Jacob Pullen ha sfruttato al meglio il finale di stagione per mettersi in mostra (foto by Francesco Malpensi @https://www.facebook.com/FrancescoMalpensiPhotography)
Ma tornando al basket, se di basket si può parlare, è dovuto fare qualche considerazione su quello che il 2012/2013 ha portato in dote ai tifosi bianconeri. Una squadra che al pronti-via aveva anche illuso con tre vittorie consecutive, per poi sciogliersi come neve al sole e inanellare anche 8 sconfitte consecutive, 11 in un arco di 12 gare. Fallite miseramente le scommesse sugli americani, che, per onestà, in estate sembravano quanto meno comprensibili. Steven Smith arrivava dal Panathinaikos, Minard aveva parecchia esperienza del campionato italico, mentre Kenny Hasbrouck era un esordiente che però aveva già imparato a conoscere l’Europa. E’ finita con uno Smith che non si è mai inserito nel gioco della squadra, Minard che ha alternato partite incredibili (35 punti con 10/12 da tre contro Biella, ad esempio) a prestazioni da spettatore non pagante e Hasbrouck persosi pure lui dopo un inizio confortante. E logica vuole che se nessuno dei tuoi tre americani funziona a dovere difficilmente la squadra possa fare molta strada. Poeta e Gigli, le bandiere, hanno fatto il possibile e non gli si può rinfacciare granché, anche per via di continui problemi fisici per entrambi. Mason Rocca ha mostrato gli inevitabili segni del tempo, mentre la banda dei giovanotti Imbrò – Gaddefors – Moraschini non poteva certo tirare da sola il carro e ha provato a limitare i danni. Qualche lampo l’ha mostrato Jacob Pullen nel finale di stagione, viaggiando attorno ai 20 di media e sfruttando al meglio il clima da vacanze anticipate che si era creato per far bottino. Niente di che l’arrivo di mezza stagione Danilo Andjusic, che però è un ’94 e può essere aspettato. Belle cose mostrate da Fontecchio, che nel giro di qualche anno potrebbe essere materiale interessante. Da rivedere (magari dopo un po’ di sana esperienza una categoria più in basso) Landi. Da non rivedere Parzenski.

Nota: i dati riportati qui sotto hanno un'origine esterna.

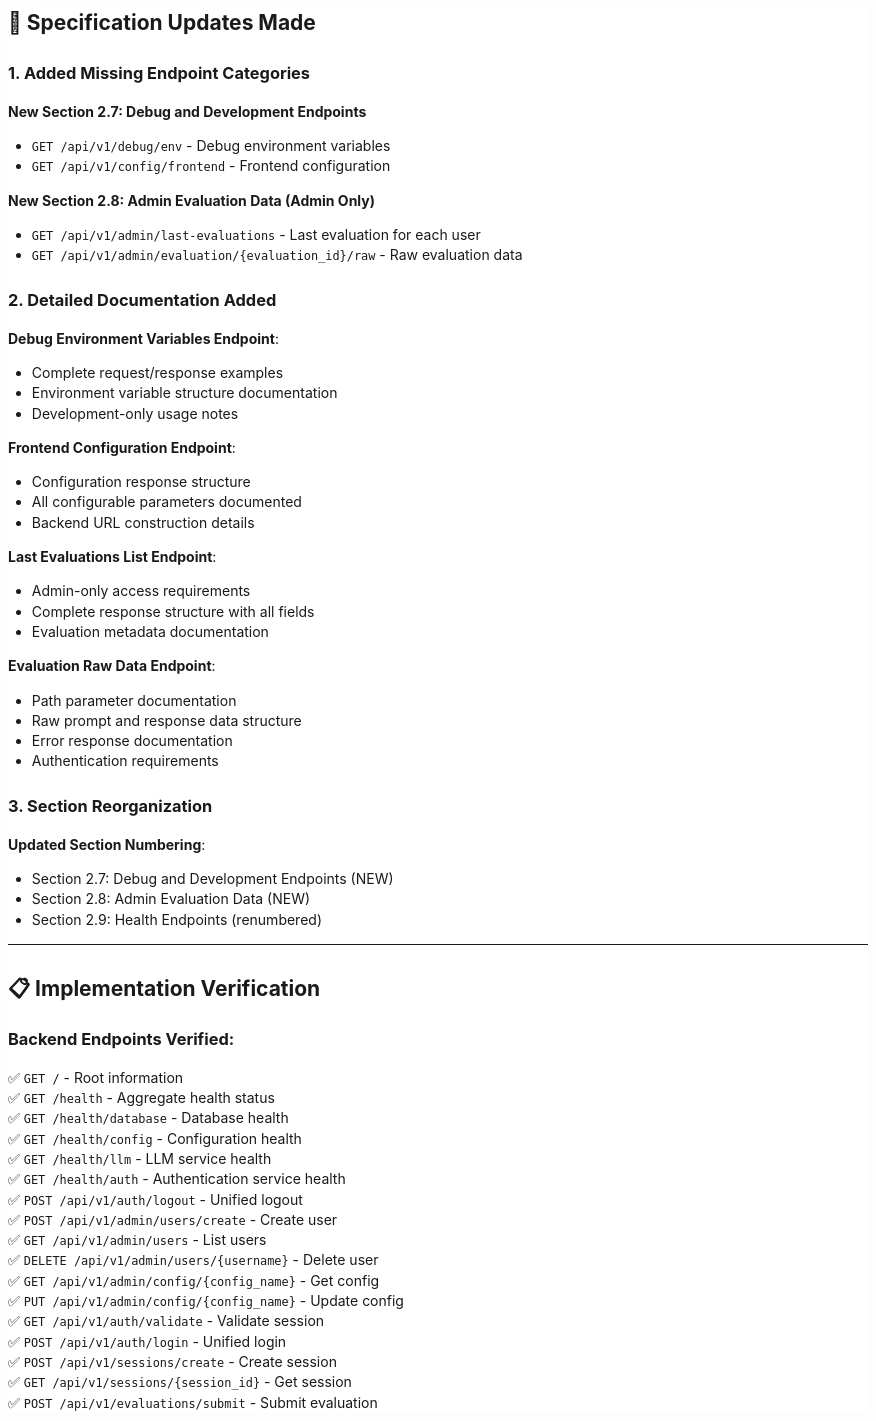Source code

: 
## 🔄 **Specification Updates Made**

### **1. Added Missing Endpoint Categories**

**New Section 2.7: Debug and Development Endpoints**
- `GET /api/v1/debug/env` - Debug environment variables
- `GET /api/v1/config/frontend` - Frontend configuration

**New Section 2.8: Admin Evaluation Data (Admin Only)**
- `GET /api/v1/admin/last-evaluations` - Last evaluation for each user
- `GET /api/v1/admin/evaluation/{evaluation_id}/raw` - Raw evaluation data

### **2. Detailed Documentation Added**

**Debug Environment Variables Endpoint**:
- Complete request/response examples
- Environment variable structure documentation
- Development-only usage notes

**Frontend Configuration Endpoint**:
- Configuration response structure
- All configurable parameters documented
- Backend URL construction details

**Last Evaluations List Endpoint**:
- Admin-only access requirements
- Complete response structure with all fields
- Evaluation metadata documentation

**Evaluation Raw Data Endpoint**:
- Path parameter documentation
- Raw prompt and response data structure
- Error response documentation
- Authentication requirements

### **3. Section Reorganization**

**Updated Section Numbering**:
- Section 2.7: Debug and Development Endpoints (NEW)
- Section 2.8: Admin Evaluation Data (NEW)
- Section 2.9: Health Endpoints (renumbered)

---

## 📋 **Implementation Verification**

### **Backend Endpoints Verified**:
✅ `GET /` - Root information  
✅ `GET /health` - Aggregate health status  
✅ `GET /health/database` - Database health  
✅ `GET /health/config` - Configuration health  
✅ `GET /health/llm` - LLM service health  
✅ `GET /health/auth` - Authentication service health  
✅ `POST /api/v1/auth/logout` - Unified logout  
✅ `POST /api/v1/admin/users/create` - Create user  
✅ `GET /api/v1/admin/users` - List users  
✅ `DELETE /api/v1/admin/users/{username}` - Delete user  
✅ `GET /api/v1/admin/config/{config_name}` - Get config  
✅ `PUT /api/v1/admin/config/{config_name}` - Update config  
✅ `GET /api/v1/auth/validate` - Validate session  
✅ `POST /api/v1/auth/login` - Unified login  
✅ `POST /api/v1/sessions/create` - Create session  
✅ `GET /api/v1/sessions/{session_id}` - Get session  
✅ `POST /api/v1/evaluations/submit` - Submit evaluation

Si ripartirà da Luca Bechi, se non altro per aver sopportato il supplizio degli ultimi due mesi con grande dignità, dalla coppia di playmaker Poeta – Imbrò, forse, ma ci sono dei dubbi, da Gigli, possibilità anche per Pullen. Con contratto Andjusic e Gaddefors. E poi bisognerà indovinare i giocatori da mettere attorno. Ma questo è un discorso ancora molto lontano. Prima bisogna capire quali uomini si muoveranno sul mercato e il budget. Per ridare un minimo di dignità a un ambiente ormai logoro.